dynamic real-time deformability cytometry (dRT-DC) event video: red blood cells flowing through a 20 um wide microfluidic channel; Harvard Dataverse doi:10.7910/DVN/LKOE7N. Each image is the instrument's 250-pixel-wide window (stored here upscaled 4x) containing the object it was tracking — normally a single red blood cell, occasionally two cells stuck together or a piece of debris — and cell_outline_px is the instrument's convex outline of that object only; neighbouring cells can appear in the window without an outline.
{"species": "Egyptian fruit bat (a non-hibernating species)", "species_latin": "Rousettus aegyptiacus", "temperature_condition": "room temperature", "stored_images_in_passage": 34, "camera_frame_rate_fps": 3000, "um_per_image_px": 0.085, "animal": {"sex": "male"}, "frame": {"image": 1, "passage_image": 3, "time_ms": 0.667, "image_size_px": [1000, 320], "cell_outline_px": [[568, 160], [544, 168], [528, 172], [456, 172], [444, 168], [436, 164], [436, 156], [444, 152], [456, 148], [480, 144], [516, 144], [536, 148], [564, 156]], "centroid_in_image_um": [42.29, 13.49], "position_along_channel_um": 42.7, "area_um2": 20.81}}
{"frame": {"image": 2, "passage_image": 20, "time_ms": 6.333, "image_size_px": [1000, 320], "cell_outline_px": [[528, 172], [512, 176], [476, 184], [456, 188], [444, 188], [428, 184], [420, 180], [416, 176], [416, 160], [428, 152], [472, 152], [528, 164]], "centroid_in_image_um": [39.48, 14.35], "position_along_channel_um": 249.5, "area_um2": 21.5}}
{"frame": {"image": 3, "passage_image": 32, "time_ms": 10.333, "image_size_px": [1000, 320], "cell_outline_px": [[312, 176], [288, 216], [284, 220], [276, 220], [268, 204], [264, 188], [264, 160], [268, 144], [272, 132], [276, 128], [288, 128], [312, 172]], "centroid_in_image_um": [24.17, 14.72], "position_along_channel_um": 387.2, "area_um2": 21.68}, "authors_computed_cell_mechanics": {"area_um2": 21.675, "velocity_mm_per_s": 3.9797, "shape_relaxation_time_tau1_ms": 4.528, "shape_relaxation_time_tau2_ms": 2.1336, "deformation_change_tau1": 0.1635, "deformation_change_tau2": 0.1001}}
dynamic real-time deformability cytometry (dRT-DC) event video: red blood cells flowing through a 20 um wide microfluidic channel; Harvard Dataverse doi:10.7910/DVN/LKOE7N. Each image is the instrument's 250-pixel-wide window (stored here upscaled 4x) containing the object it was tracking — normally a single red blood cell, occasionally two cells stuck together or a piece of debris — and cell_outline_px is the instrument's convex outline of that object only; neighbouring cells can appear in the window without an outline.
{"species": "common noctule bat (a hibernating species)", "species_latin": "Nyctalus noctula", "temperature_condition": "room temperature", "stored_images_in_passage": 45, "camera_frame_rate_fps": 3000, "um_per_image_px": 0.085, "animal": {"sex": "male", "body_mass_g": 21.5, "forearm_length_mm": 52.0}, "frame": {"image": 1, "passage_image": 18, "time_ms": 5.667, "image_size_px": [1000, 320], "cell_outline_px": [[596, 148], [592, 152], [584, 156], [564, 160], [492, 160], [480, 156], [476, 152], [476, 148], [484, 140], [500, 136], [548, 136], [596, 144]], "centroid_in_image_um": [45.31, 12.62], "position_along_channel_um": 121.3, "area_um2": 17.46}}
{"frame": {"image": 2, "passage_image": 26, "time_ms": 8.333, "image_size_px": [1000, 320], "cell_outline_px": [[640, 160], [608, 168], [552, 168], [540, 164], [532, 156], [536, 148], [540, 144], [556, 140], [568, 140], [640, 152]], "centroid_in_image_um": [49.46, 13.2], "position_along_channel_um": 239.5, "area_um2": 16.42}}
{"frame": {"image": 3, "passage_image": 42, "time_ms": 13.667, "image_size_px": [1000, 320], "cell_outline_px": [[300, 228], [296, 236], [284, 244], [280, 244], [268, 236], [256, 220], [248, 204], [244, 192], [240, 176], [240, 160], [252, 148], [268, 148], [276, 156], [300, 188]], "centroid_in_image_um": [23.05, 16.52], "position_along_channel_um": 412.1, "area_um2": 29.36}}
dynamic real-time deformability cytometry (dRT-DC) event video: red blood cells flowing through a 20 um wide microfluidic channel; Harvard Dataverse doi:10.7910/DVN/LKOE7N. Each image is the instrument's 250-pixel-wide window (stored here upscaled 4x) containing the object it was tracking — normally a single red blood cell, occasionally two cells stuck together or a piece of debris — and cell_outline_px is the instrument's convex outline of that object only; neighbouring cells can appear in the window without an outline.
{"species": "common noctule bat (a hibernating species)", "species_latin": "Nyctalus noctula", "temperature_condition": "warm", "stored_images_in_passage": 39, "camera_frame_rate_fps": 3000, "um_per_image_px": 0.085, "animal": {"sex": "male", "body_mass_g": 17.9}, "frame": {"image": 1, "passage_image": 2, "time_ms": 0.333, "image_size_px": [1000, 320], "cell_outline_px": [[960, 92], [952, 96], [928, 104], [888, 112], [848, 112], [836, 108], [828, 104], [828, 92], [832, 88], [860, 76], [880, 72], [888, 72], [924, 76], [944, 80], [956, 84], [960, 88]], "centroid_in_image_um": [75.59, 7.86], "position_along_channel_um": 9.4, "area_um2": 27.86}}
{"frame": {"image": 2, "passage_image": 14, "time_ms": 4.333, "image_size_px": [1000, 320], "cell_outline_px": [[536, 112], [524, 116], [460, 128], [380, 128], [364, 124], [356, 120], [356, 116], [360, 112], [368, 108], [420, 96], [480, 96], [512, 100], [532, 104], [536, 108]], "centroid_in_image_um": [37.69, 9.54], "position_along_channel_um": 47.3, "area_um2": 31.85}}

^^^^

Extract the listing in its entirety and repeat it exactly.

▶ The reply:
dynamic real-time deformability cytometry (dRT-DC) event video: red blood cells flowing through a 20 um wide microfluidic channel; Harvard Dataverse doi:10.7910/DVN/LKOE7N. Each image is the instrument's 250-pixel-wide window (stored here upscaled 4x) containing the object it was tracking — normally a single red blood cell, occasionally two cells stuck together or a piece of debris — and cell_outline_px is the instrument's convex outline of that object only; neighbouring cells can appear in the window without an outline.
{"species": "Egyptian fruit bat (a non-hibernating species)", "species_latin": "Rousettus aegyptiacus", "temperature_condition": "room temperature", "stored_images_in_passage": 34, "camera_frame_rate_fps": 3000, "um_per_image_px": 0.085, "animal": {"sex": "male"}, "frame": {"image": 1, "passage_image": 3, "time_ms": 0.667, "image_size_px": [1000, 320], "cell_outline_px": [[568, 160], [544, 168], [528, 172], [456, 172], [444, 168], [436, 164], [436, 156], [444, 152], [456, 148], [480, 144], [516, 144], [536, 148], [564, 156]], "centroid_in_image_um": [42.29, 13.49], "position_along_channel_um": 42.7, "area_um2": 20.81}}
{"frame": {"image": 2, "passage_image": 20, "time_ms": 6.333, "image_size_px": [1000, 320], "cell_outline_px": [[528, 172], [512, 176], [476, 184], [456, 188], [444, 188], [428, 184], [420, 180], [416, 176], [416, 160], [428, 152], [472, 152], [528, 164]], "centroid_in_image_um": [39.48, 14.35], "position_along_channel_um": 249.5, "area_um2": 21.5}}
{"frame": {"image": 3, "passage_image": 32, "time_ms": 10.333, "image_size_px": [1000, 320], "cell_outline_px": [[312, 176], [288, 216], [284, 220], [276, 220], [268, 204], [264, 188], [264, 160], [268, 144], [272, 132], [276, 128], [288, 128], [312, 172]], "centroid_in_image_um": [24.17, 14.72], "position_along_channel_um": 387.2, "area_um2": 21.68}, "authors_computed_cell_mechanics": {"area_um2": 21.675, "velocity_mm_per_s": 3.9797, "shape_relaxation_time_tau1_ms": 4.528, "shape_relaxation_time_tau2_ms": 2.1336, "deformation_change_tau1": 0.1635, "deformation_change_tau2": 0.1001}}
dynamic real-time deformability cytometry (dRT-DC) event video: red blood cells flowing through a 20 um wide microfluidic channel; Harvard Dataverse doi:10.7910/DVN/LKOE7N. Each image is the instrument's 250-pixel-wide window (stored here upscaled 4x) containing the object it was tracking — normally a single red blood cell, occasionally two cells stuck together or a piece of debris — and cell_outline_px is the instrument's convex outline of that object only; neighbouring cells can appear in the window without an outline.
{"species": "common noctule bat (a hibernating species)", "species_latin": "Nyctalus noctula", "temperature_condition": "room temperature", "stored_images_in_passage": 45, "camera_frame_rate_fps": 3000, "um_per_image_px": 0.085, "animal": {"sex": "male", "body_mass_g": 21.5, "forearm_length_mm": 52.0}, "frame": {"image": 1, "passage_image": 18, "time_ms": 5.667, "image_size_px": [1000, 320], "cell_outline_px": [[596, 148], [592, 152], [584, 156], [564, 160], [492, 160], [480, 156], [476, 152], [476, 148], [484, 140], [500, 136], [548, 136], [596, 144]], "centroid_in_image_um": [45.31, 12.62], "position_along_channel_um": 121.3, "area_um2": 17.46}}
{"frame": {"image": 2, "passage_image": 26, "time_ms": 8.333, "image_size_px": [1000, 320], "cell_outline_px": [[640, 160], [608, 168], [552, 168], [540, 164], [532, 156], [536, 148], [540, 144], [556, 140], [568, 140], [640, 152]], "centroid_in_image_um": [49.46, 13.2], "position_along_channel_um": 239.5, "area_um2": 16.42}}
{"frame": {"image": 3, "passage_image": 42, "time_ms": 13.667, "image_size_px": [1000, 320], "cell_outline_px": [[300, 228], [296, 236], [284, 244], [280, 244], [268, 236], [256, 220], [248, 204], [244, 192], [240, 176], [240, 160], [252, 148], [268, 148], [276, 156], [300, 188]], "centroid_in_image_um": [23.05, 16.52], "position_along_channel_um": 412.1, "area_um2": 29.36}}
dynamic real-time deformability cytometry (dRT-DC) event video: red blood cells flowing through a 20 um wide microfluidic channel; Harvard Dataverse doi:10.7910/DVN/LKOE7N. Each image is the instrument's 250-pixel-wide window (stored here upscaled 4x) containing the object it was tracking — normally a single red blood cell, occasionally two cells stuck together or a piece of debris — and cell_outline_px is the instrument's convex outline of that object only; neighbouring cells can appear in the window without an outline.
{"species": "common noctule bat (a hibernating species)", "species_latin": "Nyctalus noctula", "temperature_condition": "warm", "stored_images_in_passage": 39, "camera_frame_rate_fps": 3000, "um_per_image_px": 0.085, "animal": {"sex": "male", "body_mass_g": 17.9}, "frame": {"image": 1, "passage_image": 2, "time_ms": 0.333, "image_size_px": [1000, 320], "cell_outline_px": [[960, 92], [952, 96], [928, 104], [888, 112], [848, 112], [836, 108], [828, 104], [828, 92], [832, 88], [860, 76], [880, 72], [888, 72], [924, 76], [944, 80], [956, 84], [960, 88]], "centroid_in_image_um": [75.59, 7.86], "position_along_channel_um": 9.4, "area_um2": 27.86}}
{"frame": {"image": 2, "passage_image": 14, "time_ms": 4.333, "image_size_px": [1000, 320], "cell_outline_px": [[536, 112], [524, 116], [460, 128], [380, 128], [364, 124], [356, 120], [356, 116], [360, 112], [368, 108], [420, 96], [480, 96], [512, 100], [532, 104], [536, 108]], "centroid_in_image_um": [37.69, 9.54], "position_along_channel_um": 47.3, "area_um2": 31.85}}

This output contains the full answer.